== Kutipan Teks ==
Kalau seseorang mati dan meninggalkan istri, bapak, anak laki-laki, dan saudara laki-laki yang hilang.
Maka semua ahli waris mengambil bagian mereka, karena saudara laki-laki yang hilang, terhalang oleh bapak dan anak laki-laki, sehingga tidak berpengaruh apa-apa terhadap warisan, baik jika dia masih hidup atau telah meninggal.
Istri mendapat seperdelapan, bapak seperenam, dan anak laki-laki mengambil semua yang tersisa (Ashabah),
Contoh lain, jika seseorang mati dan meninggalkan istri, anak laki-laki, dan anak laki-laki lain yang hilang.
===
== Entri yang Diekstrak ==
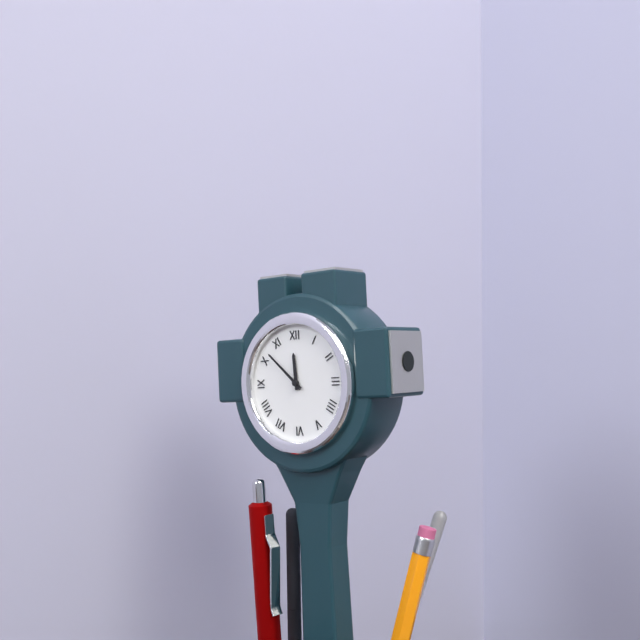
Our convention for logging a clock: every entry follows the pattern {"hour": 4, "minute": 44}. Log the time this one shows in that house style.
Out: {"hour": 11, "minute": 52}
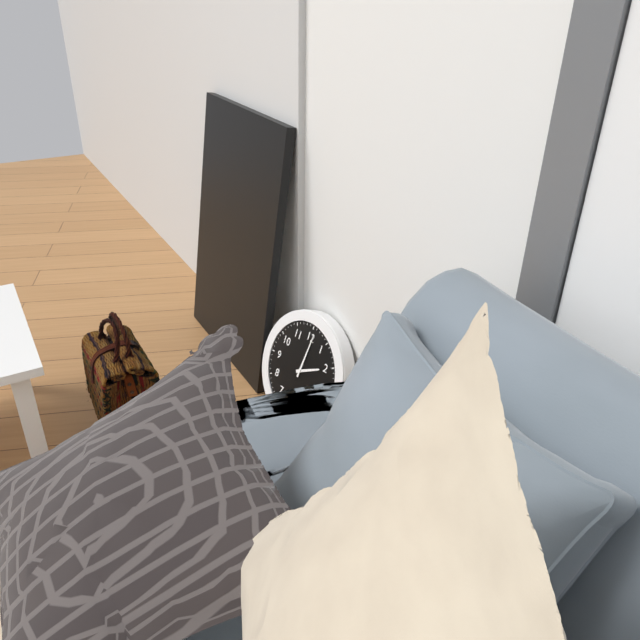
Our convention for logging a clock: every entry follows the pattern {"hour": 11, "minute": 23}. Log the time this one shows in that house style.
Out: {"hour": 2, "minute": 1}
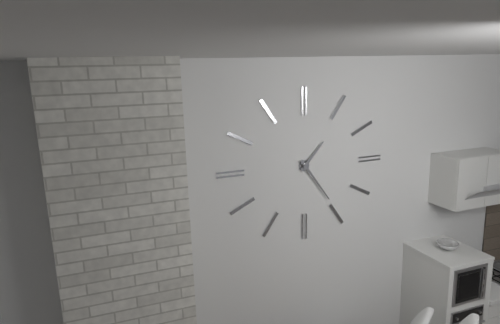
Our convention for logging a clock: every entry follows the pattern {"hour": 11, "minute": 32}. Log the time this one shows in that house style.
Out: {"hour": 1, "minute": 24}
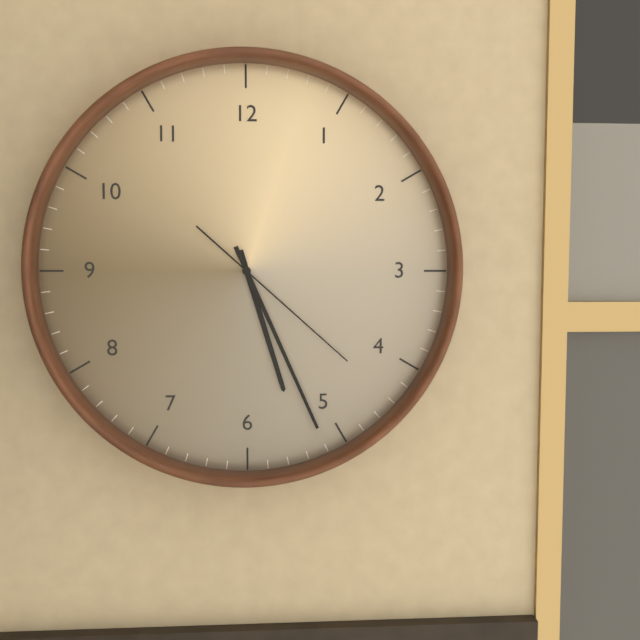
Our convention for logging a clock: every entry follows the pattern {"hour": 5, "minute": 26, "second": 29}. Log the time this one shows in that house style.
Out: {"hour": 5, "minute": 26, "second": 22}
===
Tugas Anda:
Jawablah pertanyaan berikut dengan singkat berdasarkan kutipan teks tentang warisan di atas.
1. Siapa yang menghalangi saudara laki-laki yang hilang dari warisan?
2. Berapa bagian yang diterima istri?
3. Dalam contoh lain, siapa saja yang ditinggalkan oleh orang yang mati?
Entri tersebut diambil dari sumber lain, bukan dari kutipan teks.

Hasil Akhir:
1. Bapak dan anak laki-laki.
2. Seperdelapan.
3. Istri, anak laki-laki, dan anak laki-laki lain yang hilang.